◆ Exercise instructions: Please transcribe exactly the line that holds "f_number: 1.7" and all lines that follow it to the end of the records below, omitting any pictures.

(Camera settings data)
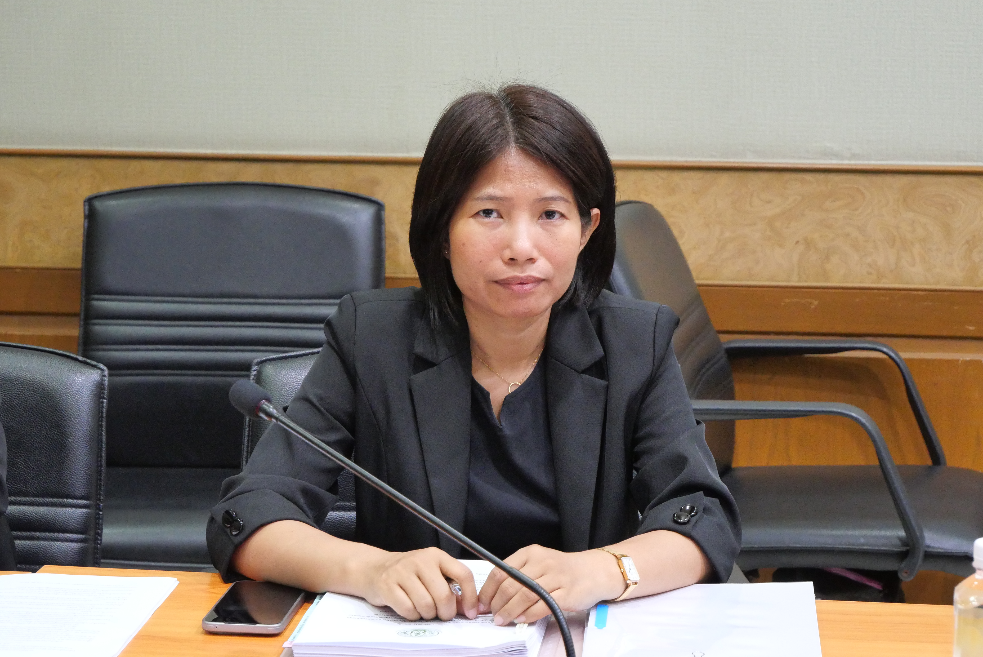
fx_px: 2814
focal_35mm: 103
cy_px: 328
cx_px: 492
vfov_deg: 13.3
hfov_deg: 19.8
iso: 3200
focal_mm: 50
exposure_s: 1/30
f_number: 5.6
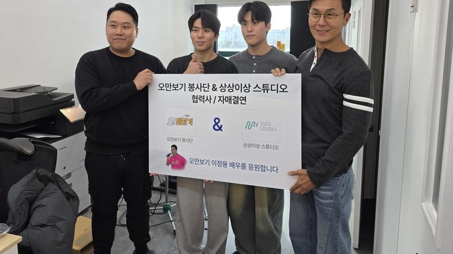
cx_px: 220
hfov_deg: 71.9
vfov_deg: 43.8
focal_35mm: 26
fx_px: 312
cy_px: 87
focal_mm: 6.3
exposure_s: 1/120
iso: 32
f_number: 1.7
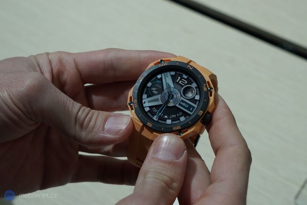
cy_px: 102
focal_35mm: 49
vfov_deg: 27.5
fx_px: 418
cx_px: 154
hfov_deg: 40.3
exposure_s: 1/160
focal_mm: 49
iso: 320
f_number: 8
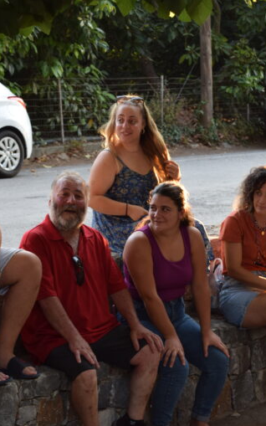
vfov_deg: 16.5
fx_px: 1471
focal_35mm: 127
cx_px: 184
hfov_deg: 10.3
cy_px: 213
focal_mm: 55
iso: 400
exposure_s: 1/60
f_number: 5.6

◆ Output:
f_number: 1.7
cy_px: 102
focal_35mm: 49
vfov_deg: 27.5
fx_px: 418
cx_px: 154
hfov_deg: 40.3
exposure_s: 1/160
focal_mm: 49
iso: 320
f_number: 8
vfov_deg: 16.5
fx_px: 1471
focal_35mm: 127
cx_px: 184
hfov_deg: 10.3
cy_px: 213
focal_mm: 55
iso: 400
exposure_s: 1/60
f_number: 5.6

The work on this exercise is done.